Problem to solve ▸ Carry on the theater review of the play YEN, below, from its last sentence.

Document section ▸
───

YEN

Review by Holli Harms
February 8, 2017

YEN a new play by British playwright Anna Jordan opens on two teenage half brothers in a town outside of London who are left to fend for themselves by their addict, diabetic, deadbeat mother (played with brittle-bone desperation by Ari Graynor). They live in a two room flat that she pays for with her benefit checks. They live in only one room of the flat with a TV and couch and one shirt between the two of them. The boys, 16 year old Hench played by Academy Award nominee Lucas Hedges ("Manchester by the Sea") and 14-year-old Bobbie, the outstanding Justice Smith (Netflix's "The Get Down") spend their days watching endless porn and playing video games. Mom does drop by every now and then, strung out and needy; she is there to get some love and "cuddling" from her youngest, Bobby, and whatever money the boys may have. In the other room of the flat is their dog; the neglected German Shepherd named Taliban, whose barks are exclamation points to the boys yells and screams, and cries of anger and anguish.

The first act is a cacophony of screaming, yelling, barking, running, jumping, crawling, flashing, masturbating, and bashing up against anything and everything. It is an endless bombardment of sound and fury - showing us, telling us, who these boys are and what they are not, but it's too much. The showing and telling go around and around and...

Things change when their neighbor, 16-year-old Jenny, nicknamed "Yen," (the captivating Stefania LaVie Owen), enters their world. She is there to save Taliban. She can see the poor creature from the window, and as an animal lover she wants to rescue him. What she doesn't know is that he is not the only "animal" in the flat that needs rescuing.

It is the arrival of Jenny that turns the play into something more than the yelling and gnashing of teeth. Here is where poetry begins and here is where we start to care, to listen - leaning forward, drinking in the words and emotions played so beautifully by this flawless cast.

Hench, played so exquisitely by Hedges, wants the love that Jenny is offering, but his demons get in the way, and trigger the horrific twists and turns that take the wind out of them all.

"Yen" we are told is not just the name of Japanese money, but also means "longing". A longing all the characters have for some kind of love, for those lost to the hardships of their status. They are the ones left to live in poverty, in a place where they will destroy not only themselves, but others. Again and again.

───

Material ▸
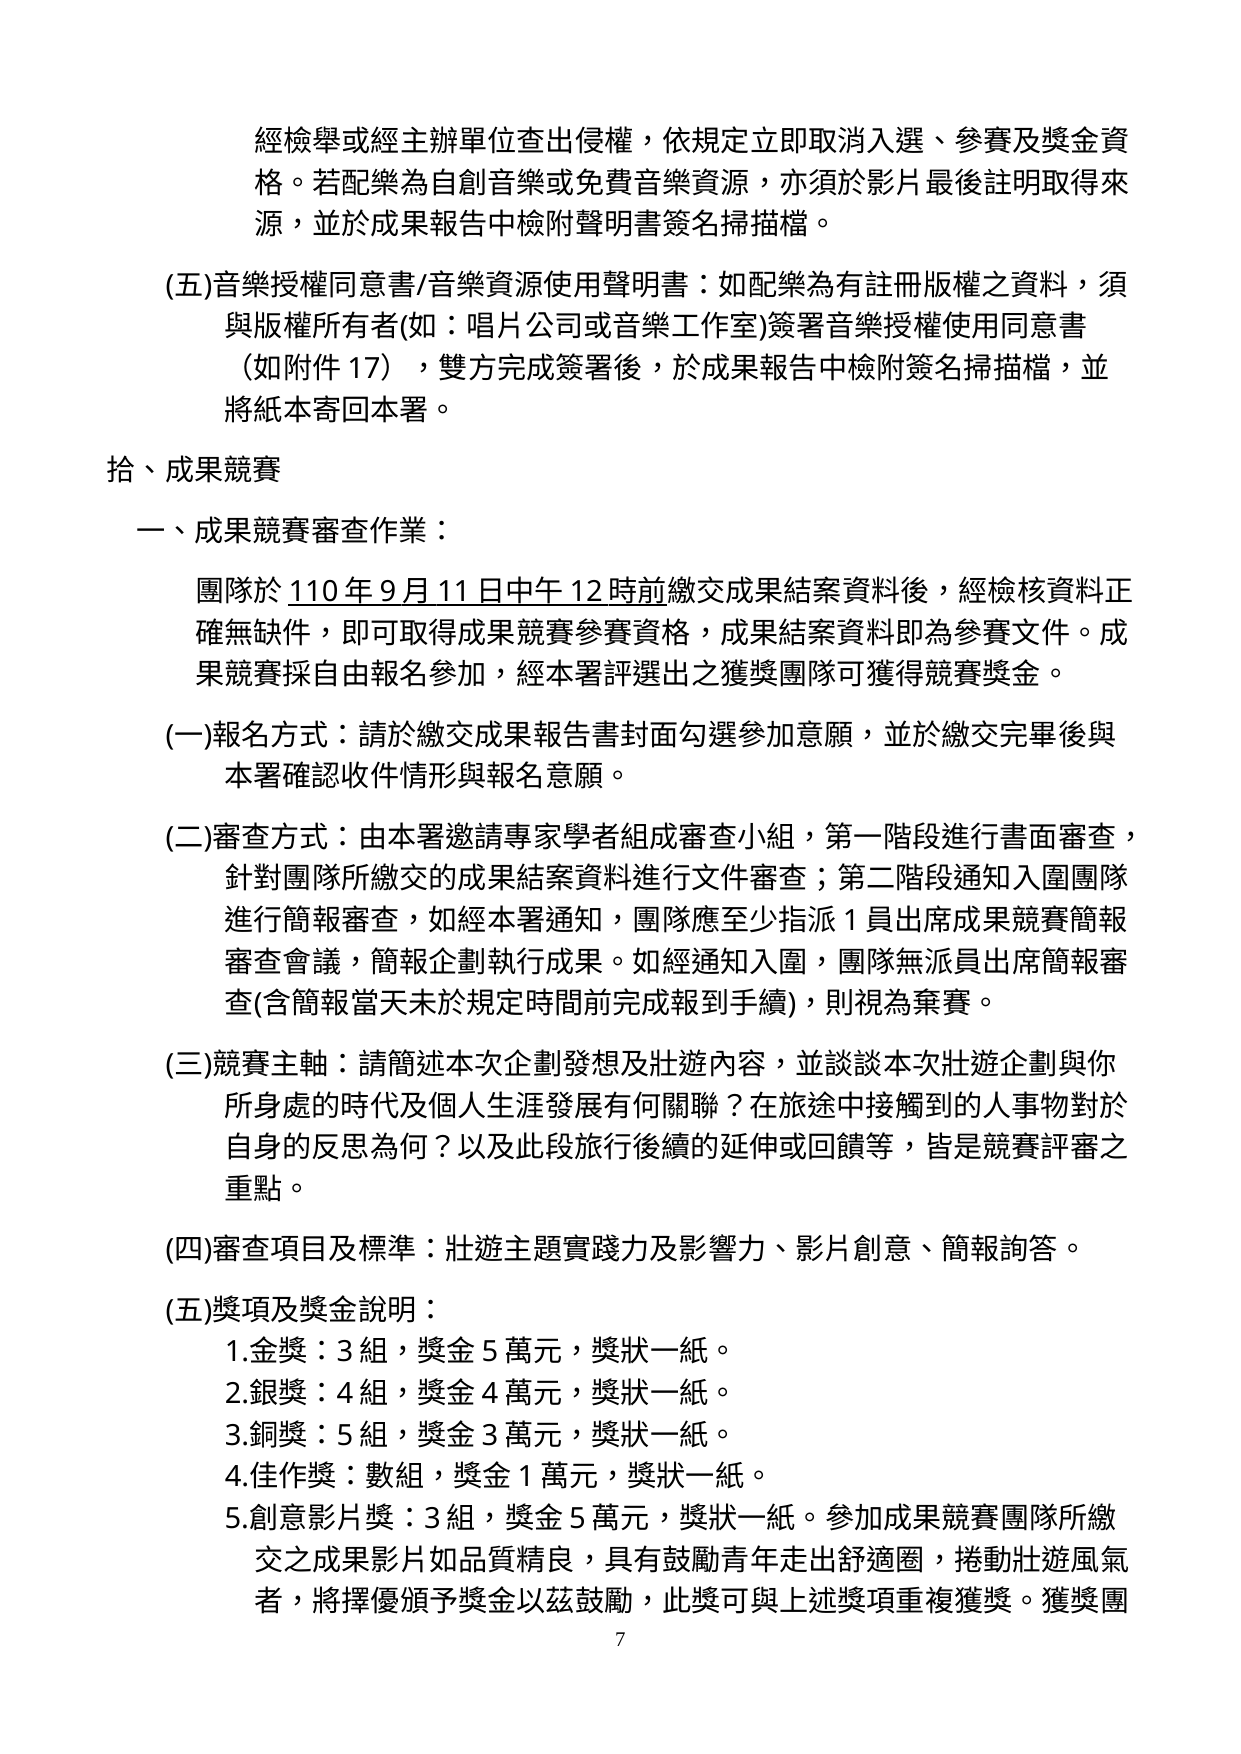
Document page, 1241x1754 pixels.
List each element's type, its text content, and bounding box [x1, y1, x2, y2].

───

Result of this task ▸
In YEN it is the quiet, painful moments of longing where the writer, actors and director all shine. That light is the light we hold up in darker moments for direction and hope.

(Holli Harms)

"Despite the resulting sensory overload, 'Yen' never quite packs the wallop it so obviously intends to. Its dialogue, while replete with a raw sexual vocabulary that its characters fail to grasp the implications of, falters when it skews sentimental."
Ben Brantley for New York Times

"Broken people falling through the cracks is familiar territory. But the play's dark shadows and surprising flickers of tenderness get under your skin in director Trip Cullman's staging. Which isn't to say there aren't issues. Characters and plotting could use more heft, while the dialogue is too much."
Joe Dziemianowicz for New York Daily News

"Writing with vigor and sympathy, Jordan evokes the boys' volatile combination of poverty, misogyny and piss-poor communication skills, and Trip Cullman—who directed the comparable Punk Rock for MCC in 2014—once again adeptly charts a modern teenage wasteland."
Adam Feldman for Time Out New York

"This is not an easy play to watch or hear. The dialect is a challenge...and the violence quotient is enough to turn off the faint of heart. Hard to love certainly, but given such a gutsy production, it's equally hard to turn away."
Roma Torre for NY1

"Despite excellent perfomances, this bleak British import is all surface, no depth."
Frank Scheck for Hollywood Reporter

"The barking dog locked in the next room isn't the only animal neglected in Anna Jordan's bleak, brutal yet surprisingly tender play "Yen," making its American premiere in a powerfully acted and impressively staged MCC Theater production that stars newly minted Academy Award nominee Lucas Hedges."
Frank Rizzo for Variety

External links to full reviews from popular press...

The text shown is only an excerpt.